小心地滑日記 第二部③「点心舗の少女の涙」
◯月◯日。
桂林街と河北街という通りの間に点心のお気に入りのお店があった。
ホテルからシャムスイポーに向かったあたり。行きつけになったお店はせいぜい六畳一間くらいの広さ。奥に蒸籠があったり鍋があったりで、タイミングがよければできたての饅頭や粽が買える。
プラスチックのパックに数個単位で入っていてバラ売りは少ないけど5個入りで蒸し餃子大きめのものが100円台から200円台くらいで安いと思った。いつも二人で500円以上買って2日にわたって食べるかんじだったか。
粽にはその店で使っている肉ものの端切れが入っていて甘い味噌で味付けされていた。腸詰めとか内臓肉も入っていたように思う。香港でたべる粽はとても好みで美味しかった。
粽はその店では高級品で安くはなかったが、冷めても美味しく、インディカ米がいまひとつ馴染めなかったから、糯米のもちもち感を求めて何度か買ったと思う。蒸し餃子や揚げ餃子が美味しかった。
具材にピーナッツが入っていたりして、異国を感じたものだ。焼き物料理もあって雁屋哲さんのエッセイとおんなじだ~と思ってうれしかった。叉焼はちょっと高くて、紅麹でなく食紅かもしれないからあんまり買わなかったかな?期待したほど美味しくなかった。それよりはめずらしいものがよかった。
内臓肉の料理とか家庭向きお惣菜みたいのも買ったが、おもったよりは普通で印象には残らなかった。ピーナッツが入った精進料理みたいな餃子が記憶に残る。
粽はだんだん端切れ肉が気持ち悪くなり買わなくなった。それでも滞在中は何回もそこで買ってホテルで食べたものだ。

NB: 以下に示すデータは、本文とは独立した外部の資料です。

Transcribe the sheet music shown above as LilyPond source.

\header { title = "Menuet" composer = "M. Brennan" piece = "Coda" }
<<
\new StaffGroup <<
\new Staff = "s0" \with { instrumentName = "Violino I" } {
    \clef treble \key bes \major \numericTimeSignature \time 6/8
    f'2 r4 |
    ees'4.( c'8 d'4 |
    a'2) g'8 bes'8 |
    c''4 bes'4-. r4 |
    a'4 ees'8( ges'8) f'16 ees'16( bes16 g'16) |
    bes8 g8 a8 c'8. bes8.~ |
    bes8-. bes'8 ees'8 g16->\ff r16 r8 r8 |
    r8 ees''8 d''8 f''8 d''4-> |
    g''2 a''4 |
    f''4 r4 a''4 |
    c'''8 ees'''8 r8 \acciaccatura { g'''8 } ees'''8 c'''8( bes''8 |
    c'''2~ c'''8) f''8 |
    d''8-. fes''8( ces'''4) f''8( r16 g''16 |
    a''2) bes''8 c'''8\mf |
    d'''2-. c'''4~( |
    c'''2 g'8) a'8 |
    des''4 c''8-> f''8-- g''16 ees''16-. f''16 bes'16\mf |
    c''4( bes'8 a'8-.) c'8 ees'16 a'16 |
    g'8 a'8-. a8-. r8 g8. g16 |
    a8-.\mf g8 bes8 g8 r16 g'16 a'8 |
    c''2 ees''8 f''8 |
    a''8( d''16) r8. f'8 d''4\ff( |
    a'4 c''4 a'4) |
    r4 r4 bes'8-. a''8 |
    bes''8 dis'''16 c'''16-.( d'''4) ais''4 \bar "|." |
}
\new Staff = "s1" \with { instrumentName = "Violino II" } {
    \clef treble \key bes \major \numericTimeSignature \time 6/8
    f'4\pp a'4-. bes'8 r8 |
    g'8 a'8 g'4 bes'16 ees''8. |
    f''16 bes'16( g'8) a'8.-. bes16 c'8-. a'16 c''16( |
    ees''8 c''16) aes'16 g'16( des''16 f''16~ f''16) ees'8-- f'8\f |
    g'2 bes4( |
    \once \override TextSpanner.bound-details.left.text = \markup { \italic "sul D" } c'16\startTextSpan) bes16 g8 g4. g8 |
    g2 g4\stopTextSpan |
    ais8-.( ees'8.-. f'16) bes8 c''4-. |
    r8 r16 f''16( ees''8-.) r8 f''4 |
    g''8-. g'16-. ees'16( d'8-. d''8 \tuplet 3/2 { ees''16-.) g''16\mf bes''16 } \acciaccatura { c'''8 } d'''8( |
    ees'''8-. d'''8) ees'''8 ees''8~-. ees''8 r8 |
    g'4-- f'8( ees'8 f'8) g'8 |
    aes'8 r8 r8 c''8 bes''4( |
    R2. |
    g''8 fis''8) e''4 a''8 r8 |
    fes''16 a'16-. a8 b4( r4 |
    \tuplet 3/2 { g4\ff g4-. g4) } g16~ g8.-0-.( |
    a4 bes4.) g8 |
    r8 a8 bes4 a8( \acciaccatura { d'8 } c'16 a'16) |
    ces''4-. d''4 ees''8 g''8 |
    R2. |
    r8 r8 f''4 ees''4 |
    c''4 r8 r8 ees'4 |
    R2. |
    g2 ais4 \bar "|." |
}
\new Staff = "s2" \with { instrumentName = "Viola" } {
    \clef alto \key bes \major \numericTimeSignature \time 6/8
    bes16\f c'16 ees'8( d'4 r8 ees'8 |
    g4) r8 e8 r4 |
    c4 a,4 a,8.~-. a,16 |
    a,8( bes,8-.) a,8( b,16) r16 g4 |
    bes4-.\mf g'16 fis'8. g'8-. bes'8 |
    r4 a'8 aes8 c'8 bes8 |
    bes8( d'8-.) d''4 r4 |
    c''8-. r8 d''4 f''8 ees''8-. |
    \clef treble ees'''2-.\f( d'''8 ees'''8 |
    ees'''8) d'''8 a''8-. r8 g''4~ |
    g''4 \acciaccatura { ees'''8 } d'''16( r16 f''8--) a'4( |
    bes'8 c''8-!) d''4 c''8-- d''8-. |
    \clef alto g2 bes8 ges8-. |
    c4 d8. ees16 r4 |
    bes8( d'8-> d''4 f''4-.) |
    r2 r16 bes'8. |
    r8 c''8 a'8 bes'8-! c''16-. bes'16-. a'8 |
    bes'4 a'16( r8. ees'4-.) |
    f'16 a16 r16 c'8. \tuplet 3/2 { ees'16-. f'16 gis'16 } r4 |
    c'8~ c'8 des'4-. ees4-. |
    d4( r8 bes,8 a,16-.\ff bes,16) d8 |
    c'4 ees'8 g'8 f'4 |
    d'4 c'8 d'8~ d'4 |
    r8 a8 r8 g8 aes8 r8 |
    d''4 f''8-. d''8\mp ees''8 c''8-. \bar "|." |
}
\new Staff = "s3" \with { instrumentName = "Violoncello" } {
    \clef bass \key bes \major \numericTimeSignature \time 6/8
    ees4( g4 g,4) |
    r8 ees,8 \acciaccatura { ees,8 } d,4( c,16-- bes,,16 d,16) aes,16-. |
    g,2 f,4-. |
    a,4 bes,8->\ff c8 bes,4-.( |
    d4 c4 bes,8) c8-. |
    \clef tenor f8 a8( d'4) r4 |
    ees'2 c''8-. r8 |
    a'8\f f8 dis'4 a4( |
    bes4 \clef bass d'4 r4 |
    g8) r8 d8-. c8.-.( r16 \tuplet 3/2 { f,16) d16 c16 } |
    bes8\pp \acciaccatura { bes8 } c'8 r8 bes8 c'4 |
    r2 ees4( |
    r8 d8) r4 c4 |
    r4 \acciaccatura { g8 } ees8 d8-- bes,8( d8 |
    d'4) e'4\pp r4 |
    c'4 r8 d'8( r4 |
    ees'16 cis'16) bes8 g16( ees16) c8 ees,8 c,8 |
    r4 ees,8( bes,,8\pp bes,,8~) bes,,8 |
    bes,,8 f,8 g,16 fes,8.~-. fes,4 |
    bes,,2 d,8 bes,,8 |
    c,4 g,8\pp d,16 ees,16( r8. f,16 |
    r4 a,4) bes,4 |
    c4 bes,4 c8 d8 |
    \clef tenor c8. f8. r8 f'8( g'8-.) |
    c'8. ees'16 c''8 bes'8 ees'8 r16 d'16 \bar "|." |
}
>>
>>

ある日、大きめのお札を渡したときに店員の少女が泣き出してしまった。
どうしたのかと呆然としていたら、少女は釣り銭を投げつけるように返してきた。奥からおばさんの店員さんが何かどなっている。そのうちに、こっちにおばさんはやってきた。何か怒ったように喋りだし、ボクの手のひらに握られた釣り銭から何枚か小銭をとっていった。
どうやら少女は、お釣りの計算ができなかったようなのだ。
ボクがまだ、それでもお釣りが多いような気がしていると、オクサンが気を利かして……もう少しだけ釣り銭を泣いている店員に戻してあげていた。
なんだか申し訳ない気持ちで、二人でたくさんの点心を持ってそこを去った。
二人で、次からはお札でお釣りをもらうようなことはしないようにしよう、両替してからそういうお店では買うようにしよう、そう話して決めた。
買ってきたたくさんの点心はホテルの部屋で果物とオクサンがつくってくれた野菜炒めと並べられて、それは豊かで至福の時間を提供してくれた。今でも忘れられない食卓の記憶である。
しかし、その至福の毎日の数日後ボクの胃袋が壊れた。外食疲れと香港のエネルギーに圧倒されたのかもしれないし、廃油問題とはむえんじゃなかったかもしれない。
でも、いまでもあのたのしさを思い出す。あの頃、香港に行っといてよかったな~とつくづく思うのであった。